Requirement: Sort through the entries below and pull out lines containing the word "Certificat".

Collected data:
◇ ◇ ◇

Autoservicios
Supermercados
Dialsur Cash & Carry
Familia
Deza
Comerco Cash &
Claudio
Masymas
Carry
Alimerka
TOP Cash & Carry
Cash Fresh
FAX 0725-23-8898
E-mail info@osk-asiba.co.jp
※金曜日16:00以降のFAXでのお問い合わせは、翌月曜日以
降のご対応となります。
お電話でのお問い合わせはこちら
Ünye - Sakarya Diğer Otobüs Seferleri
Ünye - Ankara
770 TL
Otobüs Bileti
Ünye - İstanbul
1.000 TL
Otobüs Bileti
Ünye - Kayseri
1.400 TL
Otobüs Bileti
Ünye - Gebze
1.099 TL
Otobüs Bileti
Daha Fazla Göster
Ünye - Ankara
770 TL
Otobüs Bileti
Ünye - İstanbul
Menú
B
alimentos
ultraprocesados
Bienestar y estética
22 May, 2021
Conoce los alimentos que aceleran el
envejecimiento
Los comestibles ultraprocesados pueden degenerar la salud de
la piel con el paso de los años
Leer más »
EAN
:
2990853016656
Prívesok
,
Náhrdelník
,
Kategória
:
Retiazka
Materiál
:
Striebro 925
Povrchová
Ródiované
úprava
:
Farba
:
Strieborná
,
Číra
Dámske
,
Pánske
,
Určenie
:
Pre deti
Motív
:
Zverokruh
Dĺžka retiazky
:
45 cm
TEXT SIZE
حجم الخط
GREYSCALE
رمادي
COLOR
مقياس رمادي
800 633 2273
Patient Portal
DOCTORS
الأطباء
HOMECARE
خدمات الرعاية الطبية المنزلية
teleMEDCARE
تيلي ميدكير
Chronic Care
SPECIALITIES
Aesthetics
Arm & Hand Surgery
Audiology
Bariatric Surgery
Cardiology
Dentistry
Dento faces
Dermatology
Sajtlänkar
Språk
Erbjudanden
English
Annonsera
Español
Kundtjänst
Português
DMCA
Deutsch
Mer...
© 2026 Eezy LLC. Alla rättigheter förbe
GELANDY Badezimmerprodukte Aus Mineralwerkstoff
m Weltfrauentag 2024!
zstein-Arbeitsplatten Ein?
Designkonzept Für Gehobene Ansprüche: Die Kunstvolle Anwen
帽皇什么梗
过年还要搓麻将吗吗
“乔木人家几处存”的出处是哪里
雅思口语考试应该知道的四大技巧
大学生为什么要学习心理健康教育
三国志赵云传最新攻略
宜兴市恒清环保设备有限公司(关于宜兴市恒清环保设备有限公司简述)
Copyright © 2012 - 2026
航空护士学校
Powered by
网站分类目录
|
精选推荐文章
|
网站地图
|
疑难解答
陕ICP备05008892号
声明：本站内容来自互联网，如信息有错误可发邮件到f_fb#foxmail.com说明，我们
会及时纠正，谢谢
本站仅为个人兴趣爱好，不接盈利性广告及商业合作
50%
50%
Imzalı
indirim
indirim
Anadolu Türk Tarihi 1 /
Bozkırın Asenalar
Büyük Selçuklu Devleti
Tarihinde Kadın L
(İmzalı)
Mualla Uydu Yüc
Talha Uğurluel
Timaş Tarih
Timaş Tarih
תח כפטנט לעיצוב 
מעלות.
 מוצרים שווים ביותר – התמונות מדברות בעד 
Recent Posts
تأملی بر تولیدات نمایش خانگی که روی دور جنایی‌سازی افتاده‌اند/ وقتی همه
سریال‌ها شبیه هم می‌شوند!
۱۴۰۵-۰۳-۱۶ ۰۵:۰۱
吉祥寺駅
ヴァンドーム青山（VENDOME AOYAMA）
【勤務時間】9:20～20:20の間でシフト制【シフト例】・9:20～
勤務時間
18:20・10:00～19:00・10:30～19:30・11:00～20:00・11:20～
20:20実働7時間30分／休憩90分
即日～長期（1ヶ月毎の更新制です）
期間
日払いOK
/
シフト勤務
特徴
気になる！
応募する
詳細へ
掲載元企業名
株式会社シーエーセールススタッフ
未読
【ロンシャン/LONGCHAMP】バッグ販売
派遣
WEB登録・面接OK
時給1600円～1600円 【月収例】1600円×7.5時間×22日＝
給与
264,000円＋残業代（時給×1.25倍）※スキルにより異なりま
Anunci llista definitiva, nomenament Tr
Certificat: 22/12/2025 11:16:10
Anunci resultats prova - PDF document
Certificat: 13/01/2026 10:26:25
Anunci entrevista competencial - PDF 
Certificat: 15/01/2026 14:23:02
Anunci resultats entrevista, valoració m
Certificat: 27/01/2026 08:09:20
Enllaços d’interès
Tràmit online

◇ ◇ ◇

Solution:
Certificat: 22/12/2025 11:16:10
Certificat: 13/01/2026 10:26:25
Certificat: 15/01/2026 14:23:02
Certificat: 27/01/2026 08:09:20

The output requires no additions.